- **Problem requirements**
Take the entries that follow and return exactly the lines from the one holding "game (7-6). They" through the one holding "Symbols are registered", both included. Nothing else is needed.

[Information given Boundary: Start]

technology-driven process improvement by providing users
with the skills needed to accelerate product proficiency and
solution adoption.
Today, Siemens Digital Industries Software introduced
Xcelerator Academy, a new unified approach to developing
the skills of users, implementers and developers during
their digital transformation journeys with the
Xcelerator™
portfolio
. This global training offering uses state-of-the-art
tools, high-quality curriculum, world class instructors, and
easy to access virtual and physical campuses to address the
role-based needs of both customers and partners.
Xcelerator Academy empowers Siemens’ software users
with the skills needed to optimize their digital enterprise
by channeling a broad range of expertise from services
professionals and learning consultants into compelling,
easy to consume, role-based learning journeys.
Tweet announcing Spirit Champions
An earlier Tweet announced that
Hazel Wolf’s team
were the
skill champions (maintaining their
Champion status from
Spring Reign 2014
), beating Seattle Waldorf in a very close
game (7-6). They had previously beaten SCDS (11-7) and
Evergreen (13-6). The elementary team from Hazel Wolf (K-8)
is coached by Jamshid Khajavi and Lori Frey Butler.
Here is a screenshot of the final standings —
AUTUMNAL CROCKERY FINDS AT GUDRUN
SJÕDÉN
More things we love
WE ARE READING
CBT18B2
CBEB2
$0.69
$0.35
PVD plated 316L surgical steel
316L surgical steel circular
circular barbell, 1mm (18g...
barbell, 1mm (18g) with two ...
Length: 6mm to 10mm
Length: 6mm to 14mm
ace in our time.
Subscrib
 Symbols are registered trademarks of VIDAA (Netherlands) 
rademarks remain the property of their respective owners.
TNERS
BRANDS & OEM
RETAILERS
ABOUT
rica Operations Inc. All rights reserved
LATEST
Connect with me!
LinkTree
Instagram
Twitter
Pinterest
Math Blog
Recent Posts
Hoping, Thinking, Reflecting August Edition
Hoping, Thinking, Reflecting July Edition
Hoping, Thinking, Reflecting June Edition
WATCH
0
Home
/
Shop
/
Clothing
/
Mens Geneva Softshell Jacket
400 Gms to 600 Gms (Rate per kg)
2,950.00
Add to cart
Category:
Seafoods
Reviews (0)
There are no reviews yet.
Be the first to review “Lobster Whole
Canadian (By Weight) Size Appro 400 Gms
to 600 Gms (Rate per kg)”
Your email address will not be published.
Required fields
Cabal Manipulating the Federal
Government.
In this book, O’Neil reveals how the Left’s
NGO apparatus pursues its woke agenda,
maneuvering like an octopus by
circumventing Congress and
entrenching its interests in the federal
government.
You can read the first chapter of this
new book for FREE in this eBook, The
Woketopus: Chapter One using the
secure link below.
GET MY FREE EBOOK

[Information given Boundary: End]

- **Result for this exercise**
game (7-6). They had previously beaten SCDS (11-7) and
Evergreen (13-6). The elementary team from Hazel Wolf (K-8)
is coached by Jamshid Khajavi and Lori Frey Butler.
Here is a screenshot of the final standings —
AUTUMNAL CROCKERY FINDS AT GUDRUN
SJÕDÉN
More things we love
WE ARE READING
CBT18B2
CBEB2
$0.69
$0.35
PVD plated 316L surgical steel
316L surgical steel circular
circular barbell, 1mm (18g...
barbell, 1mm (18g) with two ...
Length: 6mm to 10mm
Length: 6mm to 14mm
ace in our time.
Subscrib
 Symbols are registered trademarks of VIDAA (Netherlands) 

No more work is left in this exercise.